Les conséquences indirectes sont encore plus préoccupantes. En privant la recherche publique et l'université de financements, le CIR détériore l'écosystème français de recherche et de formation. La délocalisation continue de la R&D des entreprises vers l'Asie du Sud-Est et les États-Unis s'explique par la qualité de leurs écosystèmes et la dégradation du nôtre.

Le décrochage du niveau scientifique et technique en France est alarmant. Le manque de culture scientifique au sein de la classe politique en est un symptôme révélateur. Les réformes récentes du lycée et l'absence d'une politique ambitieuse de recrutement et de formation des enseignants ont accéléré ce déclin.

Pour inverser cette tendance, il est impératif de repenser en profondeur le système de recherche et d'éducation français. Cela implique non seulement une révision des politiques de financement, mais aussi une revalorisation de la recherche fondamentale et appliquée, ainsi qu'une amélioration de la formation scientifique à tous les niveaux.

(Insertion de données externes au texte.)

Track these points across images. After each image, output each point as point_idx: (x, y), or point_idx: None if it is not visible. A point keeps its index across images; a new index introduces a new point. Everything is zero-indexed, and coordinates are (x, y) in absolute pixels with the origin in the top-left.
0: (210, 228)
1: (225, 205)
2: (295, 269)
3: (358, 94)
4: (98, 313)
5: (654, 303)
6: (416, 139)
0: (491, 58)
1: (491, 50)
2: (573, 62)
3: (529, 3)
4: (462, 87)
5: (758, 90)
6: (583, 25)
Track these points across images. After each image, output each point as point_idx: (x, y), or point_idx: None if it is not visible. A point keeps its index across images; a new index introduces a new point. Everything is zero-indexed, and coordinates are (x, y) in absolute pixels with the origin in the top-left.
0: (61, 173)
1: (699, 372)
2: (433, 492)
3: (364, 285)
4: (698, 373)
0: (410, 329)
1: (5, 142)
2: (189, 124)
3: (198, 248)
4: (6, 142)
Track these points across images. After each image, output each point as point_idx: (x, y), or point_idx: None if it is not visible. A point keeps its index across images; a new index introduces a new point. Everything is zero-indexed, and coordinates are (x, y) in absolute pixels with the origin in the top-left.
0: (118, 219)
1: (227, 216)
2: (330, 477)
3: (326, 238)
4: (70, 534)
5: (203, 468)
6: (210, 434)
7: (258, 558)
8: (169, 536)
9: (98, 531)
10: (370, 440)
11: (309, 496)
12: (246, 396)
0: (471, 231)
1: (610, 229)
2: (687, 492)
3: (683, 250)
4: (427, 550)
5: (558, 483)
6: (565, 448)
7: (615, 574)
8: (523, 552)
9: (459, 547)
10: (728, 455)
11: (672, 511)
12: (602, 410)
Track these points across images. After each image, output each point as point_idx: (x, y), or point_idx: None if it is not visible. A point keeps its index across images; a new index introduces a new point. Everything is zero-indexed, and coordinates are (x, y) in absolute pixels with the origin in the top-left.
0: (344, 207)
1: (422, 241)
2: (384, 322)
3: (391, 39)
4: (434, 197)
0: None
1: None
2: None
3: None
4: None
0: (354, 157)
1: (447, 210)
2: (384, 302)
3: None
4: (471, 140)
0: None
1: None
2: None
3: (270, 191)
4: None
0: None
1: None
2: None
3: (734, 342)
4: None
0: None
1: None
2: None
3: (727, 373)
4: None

L'Europe, et la France en particulier, doivent relever ces défis pour rester compétitives sur la scène mondiale. Avec un investissement d'environ 2,2% du PIB de l'UE dans la R&D en 2024, contre 3% aux États-Unis, il est clair que des efforts supplémentaires sont nécessaires.

Le programme Horizon Europe, lancé en 2021, offre une opportunité de renforcer la collaboration et l'innovation à l'échelle européenne. De même, des initiatives comme Erasmus+ favorisent la mobilité des chercheurs et des étudiants, contribuant à enrichir l'écosystème scientifique européen.

En conclusion, le rapport Draghi, bien qu'imparfait, a le mérite de mettre en lumière les défis auxquels l'Europe est confrontée en matière de recherche et d'innovation. Il appartient maintenant aux décideurs politiques de transformer ces constats en actions concrètes pour assurer un avenir compétitif et innovant à l'Europe.